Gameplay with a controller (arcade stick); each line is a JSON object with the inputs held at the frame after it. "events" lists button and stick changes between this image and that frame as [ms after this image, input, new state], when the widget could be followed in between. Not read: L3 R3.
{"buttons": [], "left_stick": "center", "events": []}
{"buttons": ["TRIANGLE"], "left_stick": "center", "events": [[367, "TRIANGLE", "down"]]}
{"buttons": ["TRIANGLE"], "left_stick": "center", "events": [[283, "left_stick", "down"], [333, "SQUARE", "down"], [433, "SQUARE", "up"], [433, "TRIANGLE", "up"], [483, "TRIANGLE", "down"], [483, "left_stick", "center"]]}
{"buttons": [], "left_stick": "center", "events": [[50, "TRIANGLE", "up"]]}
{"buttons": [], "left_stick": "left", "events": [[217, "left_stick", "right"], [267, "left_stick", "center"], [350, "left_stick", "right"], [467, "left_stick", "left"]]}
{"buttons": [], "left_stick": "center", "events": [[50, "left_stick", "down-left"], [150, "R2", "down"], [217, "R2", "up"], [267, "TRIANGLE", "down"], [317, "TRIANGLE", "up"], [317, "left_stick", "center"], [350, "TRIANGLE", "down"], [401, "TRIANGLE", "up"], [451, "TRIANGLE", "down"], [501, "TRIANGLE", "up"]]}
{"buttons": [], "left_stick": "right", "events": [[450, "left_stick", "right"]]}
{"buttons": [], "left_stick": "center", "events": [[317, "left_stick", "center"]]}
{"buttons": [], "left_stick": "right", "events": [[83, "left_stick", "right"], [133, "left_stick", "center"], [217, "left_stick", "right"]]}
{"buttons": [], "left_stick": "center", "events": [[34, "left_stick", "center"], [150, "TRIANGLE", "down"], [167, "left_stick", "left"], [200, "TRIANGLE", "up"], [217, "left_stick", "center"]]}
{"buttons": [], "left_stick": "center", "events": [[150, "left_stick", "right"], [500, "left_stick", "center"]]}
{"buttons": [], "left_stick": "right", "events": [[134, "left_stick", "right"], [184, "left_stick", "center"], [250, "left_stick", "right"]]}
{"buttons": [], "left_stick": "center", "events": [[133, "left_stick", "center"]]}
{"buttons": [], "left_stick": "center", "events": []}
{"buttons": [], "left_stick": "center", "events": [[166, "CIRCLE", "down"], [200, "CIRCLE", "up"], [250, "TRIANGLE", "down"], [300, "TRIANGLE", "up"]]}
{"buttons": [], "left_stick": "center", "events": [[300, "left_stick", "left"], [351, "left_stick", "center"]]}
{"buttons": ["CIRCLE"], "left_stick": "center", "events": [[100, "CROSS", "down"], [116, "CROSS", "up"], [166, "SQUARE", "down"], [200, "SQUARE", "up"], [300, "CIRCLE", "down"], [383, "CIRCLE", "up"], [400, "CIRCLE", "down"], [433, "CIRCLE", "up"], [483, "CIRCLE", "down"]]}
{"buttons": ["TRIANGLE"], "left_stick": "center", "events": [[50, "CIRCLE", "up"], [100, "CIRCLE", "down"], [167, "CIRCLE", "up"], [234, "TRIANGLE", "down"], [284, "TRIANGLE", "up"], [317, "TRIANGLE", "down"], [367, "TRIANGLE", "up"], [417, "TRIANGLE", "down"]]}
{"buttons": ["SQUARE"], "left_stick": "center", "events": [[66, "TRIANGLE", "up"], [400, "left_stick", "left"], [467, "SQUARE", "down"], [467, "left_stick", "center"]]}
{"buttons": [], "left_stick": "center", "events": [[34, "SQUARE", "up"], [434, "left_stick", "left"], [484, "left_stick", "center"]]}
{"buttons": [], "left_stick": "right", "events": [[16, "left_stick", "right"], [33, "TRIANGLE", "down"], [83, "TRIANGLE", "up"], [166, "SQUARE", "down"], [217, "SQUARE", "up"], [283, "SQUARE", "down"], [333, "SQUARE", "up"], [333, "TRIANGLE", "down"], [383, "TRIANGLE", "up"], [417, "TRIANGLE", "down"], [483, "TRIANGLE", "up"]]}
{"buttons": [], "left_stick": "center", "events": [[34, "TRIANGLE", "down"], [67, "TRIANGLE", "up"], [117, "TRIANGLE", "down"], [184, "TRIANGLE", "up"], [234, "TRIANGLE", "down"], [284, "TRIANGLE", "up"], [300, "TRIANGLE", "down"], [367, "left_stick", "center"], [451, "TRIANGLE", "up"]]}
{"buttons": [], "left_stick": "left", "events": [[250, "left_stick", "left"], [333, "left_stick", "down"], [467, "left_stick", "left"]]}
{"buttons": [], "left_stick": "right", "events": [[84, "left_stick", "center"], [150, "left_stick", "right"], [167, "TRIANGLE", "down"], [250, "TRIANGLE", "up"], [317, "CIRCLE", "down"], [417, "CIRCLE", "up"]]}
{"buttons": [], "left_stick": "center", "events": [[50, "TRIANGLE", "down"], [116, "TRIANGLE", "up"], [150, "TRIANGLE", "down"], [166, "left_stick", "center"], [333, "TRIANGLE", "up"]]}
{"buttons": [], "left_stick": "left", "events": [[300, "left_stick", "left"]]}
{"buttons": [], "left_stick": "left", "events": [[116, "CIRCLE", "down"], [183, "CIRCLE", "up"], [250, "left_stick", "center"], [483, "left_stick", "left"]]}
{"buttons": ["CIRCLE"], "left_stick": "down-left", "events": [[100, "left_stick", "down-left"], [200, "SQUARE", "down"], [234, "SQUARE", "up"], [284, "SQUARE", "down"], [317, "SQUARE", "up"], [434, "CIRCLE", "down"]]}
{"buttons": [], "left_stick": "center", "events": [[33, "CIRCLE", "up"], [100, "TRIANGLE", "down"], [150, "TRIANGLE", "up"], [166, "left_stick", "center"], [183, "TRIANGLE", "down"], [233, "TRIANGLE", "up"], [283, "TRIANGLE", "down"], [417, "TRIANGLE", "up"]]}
---
EXERCISE BRIEF
Would you please restate all of the entries exactly?

RESPONSE TO THE EXERCISE
Gameplay with a controller (arcade stick); each line is a JSON object with the inputs held at the frame after it. "events" lists button and stick changes between this image and that frame as [ms after this image, input, new state], when the widget could be followed in between. Not read: L3 R3.
{"buttons": [], "left_stick": "center", "events": []}
{"buttons": ["TRIANGLE"], "left_stick": "center", "events": [[367, "TRIANGLE", "down"]]}
{"buttons": ["TRIANGLE"], "left_stick": "center", "events": [[283, "left_stick", "down"], [333, "SQUARE", "down"], [433, "SQUARE", "up"], [433, "TRIANGLE", "up"], [483, "TRIANGLE", "down"], [483, "left_stick", "center"]]}
{"buttons": [], "left_stick": "center", "events": [[50, "TRIANGLE", "up"]]}
{"buttons": [], "left_stick": "left", "events": [[217, "left_stick", "right"], [267, "left_stick", "center"], [350, "left_stick", "right"], [467, "left_stick", "left"]]}
{"buttons": [], "left_stick": "center", "events": [[50, "left_stick", "down-left"], [150, "R2", "down"], [217, "R2", "up"], [267, "TRIANGLE", "down"], [317, "TRIANGLE", "up"], [317, "left_stick", "center"], [350, "TRIANGLE", "down"], [401, "TRIANGLE", "up"], [451, "TRIANGLE", "down"], [501, "TRIANGLE", "up"]]}
{"buttons": [], "left_stick": "right", "events": [[450, "left_stick", "right"]]}
{"buttons": [], "left_stick": "center", "events": [[317, "left_stick", "center"]]}
{"buttons": [], "left_stick": "right", "events": [[83, "left_stick", "right"], [133, "left_stick", "center"], [217, "left_stick", "right"]]}
{"buttons": [], "left_stick": "center", "events": [[34, "left_stick", "center"], [150, "TRIANGLE", "down"], [167, "left_stick", "left"], [200, "TRIANGLE", "up"], [217, "left_stick", "center"]]}
{"buttons": [], "left_stick": "center", "events": [[150, "left_stick", "right"], [500, "left_stick", "center"]]}
{"buttons": [], "left_stick": "right", "events": [[134, "left_stick", "right"], [184, "left_stick", "center"], [250, "left_stick", "right"]]}
{"buttons": [], "left_stick": "center", "events": [[133, "left_stick", "center"]]}
{"buttons": [], "left_stick": "center", "events": []}
{"buttons": [], "left_stick": "center", "events": [[166, "CIRCLE", "down"], [200, "CIRCLE", "up"], [250, "TRIANGLE", "down"], [300, "TRIANGLE", "up"]]}
{"buttons": [], "left_stick": "center", "events": [[300, "left_stick", "left"], [351, "left_stick", "center"]]}
{"buttons": ["CIRCLE"], "left_stick": "center", "events": [[100, "CROSS", "down"], [116, "CROSS", "up"], [166, "SQUARE", "down"], [200, "SQUARE", "up"], [300, "CIRCLE", "down"], [383, "CIRCLE", "up"], [400, "CIRCLE", "down"], [433, "CIRCLE", "up"], [483, "CIRCLE", "down"]]}
{"buttons": ["TRIANGLE"], "left_stick": "center", "events": [[50, "CIRCLE", "up"], [100, "CIRCLE", "down"], [167, "CIRCLE", "up"], [234, "TRIANGLE", "down"], [284, "TRIANGLE", "up"], [317, "TRIANGLE", "down"], [367, "TRIANGLE", "up"], [417, "TRIANGLE", "down"]]}
{"buttons": ["SQUARE"], "left_stick": "center", "events": [[66, "TRIANGLE", "up"], [400, "left_stick", "left"], [467, "SQUARE", "down"], [467, "left_stick", "center"]]}
{"buttons": [], "left_stick": "center", "events": [[34, "SQUARE", "up"], [434, "left_stick", "left"], [484, "left_stick", "center"]]}
{"buttons": [], "left_stick": "right", "events": [[16, "left_stick", "right"], [33, "TRIANGLE", "down"], [83, "TRIANGLE", "up"], [166, "SQUARE", "down"], [217, "SQUARE", "up"], [283, "SQUARE", "down"], [333, "SQUARE", "up"], [333, "TRIANGLE", "down"], [383, "TRIANGLE", "up"], [417, "TRIANGLE", "down"], [483, "TRIANGLE", "up"]]}
{"buttons": [], "left_stick": "center", "events": [[34, "TRIANGLE", "down"], [67, "TRIANGLE", "up"], [117, "TRIANGLE", "down"], [184, "TRIANGLE", "up"], [234, "TRIANGLE", "down"], [284, "TRIANGLE", "up"], [300, "TRIANGLE", "down"], [367, "left_stick", "center"], [451, "TRIANGLE", "up"]]}
{"buttons": [], "left_stick": "left", "events": [[250, "left_stick", "left"], [333, "left_stick", "down"], [467, "left_stick", "left"]]}
{"buttons": [], "left_stick": "right", "events": [[84, "left_stick", "center"], [150, "left_stick", "right"], [167, "TRIANGLE", "down"], [250, "TRIANGLE", "up"], [317, "CIRCLE", "down"], [417, "CIRCLE", "up"]]}
{"buttons": [], "left_stick": "center", "events": [[50, "TRIANGLE", "down"], [116, "TRIANGLE", "up"], [150, "TRIANGLE", "down"], [166, "left_stick", "center"], [333, "TRIANGLE", "up"]]}
{"buttons": [], "left_stick": "left", "events": [[300, "left_stick", "left"]]}
{"buttons": [], "left_stick": "left", "events": [[116, "CIRCLE", "down"], [183, "CIRCLE", "up"], [250, "left_stick", "center"], [483, "left_stick", "left"]]}
{"buttons": ["CIRCLE"], "left_stick": "down-left", "events": [[100, "left_stick", "down-left"], [200, "SQUARE", "down"], [234, "SQUARE", "up"], [284, "SQUARE", "down"], [317, "SQUARE", "up"], [434, "CIRCLE", "down"]]}
{"buttons": [], "left_stick": "center", "events": [[33, "CIRCLE", "up"], [100, "TRIANGLE", "down"], [150, "TRIANGLE", "up"], [166, "left_stick", "center"], [183, "TRIANGLE", "down"], [233, "TRIANGLE", "up"], [283, "TRIANGLE", "down"], [417, "TRIANGLE", "up"]]}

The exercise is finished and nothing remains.